▶ **À FAIRE**
Prolongez le passage sur l'ajustement de la pension alimentaire au coût de la vie en reprenant juste après sa dernière phrase.

▶ **PASSAGE FOURNI**

:::

6.         AJUSTEMENT ANNUEL AU COÛT DE LA VIE DE LA PENSION ALIMENTAIRE

 

Le paiement de la pension alimentaire pour enfants en application du paragraphe 5 des présentes sera ajusté annuellement, à tous les  15 juillet, à compter du 15 juillet 1995, selon le moindre des pourcentages suivants :

 

a)            le pourcentage d’augmentation annuel, le cas échéant, de l’indice des     prix à la consommation au Canada pour le prix de l’ensemble des     biens et services au cours de l’année civile antérieure;

 

b)            le pourcentage d’augmentation (le cas échéant) du revenu brut du          mari provenant de toutes les sources au cours de l’année civile             antérieure, selon les déclarations de revenus du mari[1];

 

[…]

 

[9]     Comme elles sont essentielles pour décider s’il existe un accord visant à modifier l’accord de séparation de 1994, les parties pertinentes de la correspondance échangée entre l’appelante et M. Reckenberg en 2006 sont reproduites ci‑dessous.

 

[10]    Le 20 mars 2006, l’appelante a notamment écrit ce qui suit à M. Reckenberg au sujet de la clause relative à l’ajustement au coût de la vie :

 

[TRADUCTION]

 

[…] le principal point tient au fait que les stipulations [de l’accord de séparation de 1994] prévoyant que les paiements de pension alimentaire pour enfants soient ajustés annuellement de manière à tenir compte de l’« ajustement au coût de la vie » n’ont pas été appliquées depuis que l’accord a été signé en décembre 1994. Les sommes que [les enfants] ont reçues au cours des années subséquentes sont donc moindres que celles auxquelles ils avaient droit. Cette iniquité est en outre exacerbée par le fait que les paiements sont toujours régis par les règles de droit fiscal en vigueur avant mai 1997 voulant que ces paiements constituent un revenu imposable pour moi. Je paye un montant d’impôt substantiel sur les paiements de pension alimentaire, en plus du montant approprié d’impôt sur mon revenu d’emploi qui est déjà déduit de ma paye. Le montant de pension alimentaire est donc sensiblement réduit, ce qui cause un tort financier direct aux enfants[2].

:::

▶ **LISTE DES DONNÉES**

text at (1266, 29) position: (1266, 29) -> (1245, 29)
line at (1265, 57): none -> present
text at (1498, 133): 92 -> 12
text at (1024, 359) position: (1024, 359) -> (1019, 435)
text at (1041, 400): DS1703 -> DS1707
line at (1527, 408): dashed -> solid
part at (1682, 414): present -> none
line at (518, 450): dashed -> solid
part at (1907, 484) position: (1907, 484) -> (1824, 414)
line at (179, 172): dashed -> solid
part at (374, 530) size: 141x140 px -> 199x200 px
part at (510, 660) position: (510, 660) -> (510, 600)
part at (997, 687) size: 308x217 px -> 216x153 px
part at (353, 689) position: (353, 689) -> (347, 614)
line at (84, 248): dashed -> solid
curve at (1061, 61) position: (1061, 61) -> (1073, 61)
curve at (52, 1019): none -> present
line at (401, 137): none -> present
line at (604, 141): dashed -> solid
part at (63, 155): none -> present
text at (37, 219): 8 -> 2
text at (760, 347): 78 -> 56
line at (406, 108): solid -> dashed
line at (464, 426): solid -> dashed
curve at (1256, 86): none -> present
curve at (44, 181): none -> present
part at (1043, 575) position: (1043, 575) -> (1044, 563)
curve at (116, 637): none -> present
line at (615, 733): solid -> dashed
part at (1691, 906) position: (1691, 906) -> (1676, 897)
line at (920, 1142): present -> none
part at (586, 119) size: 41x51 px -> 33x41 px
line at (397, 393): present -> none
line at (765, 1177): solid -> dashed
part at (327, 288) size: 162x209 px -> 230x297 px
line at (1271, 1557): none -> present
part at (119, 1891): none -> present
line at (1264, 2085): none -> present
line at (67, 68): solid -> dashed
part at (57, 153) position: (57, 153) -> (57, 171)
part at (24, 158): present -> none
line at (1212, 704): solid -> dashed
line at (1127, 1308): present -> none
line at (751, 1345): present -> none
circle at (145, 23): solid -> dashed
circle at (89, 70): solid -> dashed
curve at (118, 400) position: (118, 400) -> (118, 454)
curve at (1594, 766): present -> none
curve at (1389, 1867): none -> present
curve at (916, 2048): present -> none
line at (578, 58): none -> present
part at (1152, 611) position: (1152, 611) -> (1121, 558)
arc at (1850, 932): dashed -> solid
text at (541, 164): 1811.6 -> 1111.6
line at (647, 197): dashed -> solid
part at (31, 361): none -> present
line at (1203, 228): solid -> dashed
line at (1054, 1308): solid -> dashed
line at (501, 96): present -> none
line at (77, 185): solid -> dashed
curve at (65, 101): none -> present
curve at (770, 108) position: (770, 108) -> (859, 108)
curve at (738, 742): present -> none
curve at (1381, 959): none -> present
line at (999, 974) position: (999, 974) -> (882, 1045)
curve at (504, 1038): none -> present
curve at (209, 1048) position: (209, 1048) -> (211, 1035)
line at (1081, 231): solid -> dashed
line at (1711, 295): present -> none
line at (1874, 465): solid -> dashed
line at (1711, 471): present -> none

:::

▶ **RÉSULTAT CI-DESSOUS**
 

[11]    Par l’intermédiaire de son avocat, M. Reckenberg a répondu ce qui suit le 18 avril 2006 :

 

[TRADUCTION]

 

Monsieur Reckenberg m’a remis un double de votre lettre du 20 mars 2006 pour que j’y réponde. M. Reckenberg est disposé à négocier les questions en litige, comme il est mentionné plus loin.

 

Monsieur Reckenberg reconnaît que vous avez le droit d’obtenir des documents financiers pour déterminer s’il y a lieu de modifier l’entente relative aux aliments. M. Reckenberg souhaite également obtenir de tels documents de votre part[3].

 

[12]    Le 13 juin 2006, l’appelante (qui a dit à la Cour que, même si elle avait choisi de se représenter elle‑même dans ses communications avec M. Reckenberg, elle consultait à ce moment un ami avocat de façon officieuse) a répondu ce qui suit à l’avocat de M. Reckenberg :

 

[TRADUCTION]

 

Je vous écris en réponse à la lettre susmentionnée, laquelle était accompagnée de renseignements relatifs au revenu d’emploi de Randy Reckenberg conformément à ma demande de modification du montant de la pension alimentaire payée pour les enfants.

 

[J.B.] m’a en outre fait savoir que je devais être informée du salaire actuel de Randy puisqu’il semble que le revenu de ce dernier augmente de façon relativement importante chaque année. Comme je l’ai déjà demandé à Randy dans la lettre que je lui adressais le 20 mars 2006, je lui demande à nouveau ses trois plus récents talons de chèque de paye.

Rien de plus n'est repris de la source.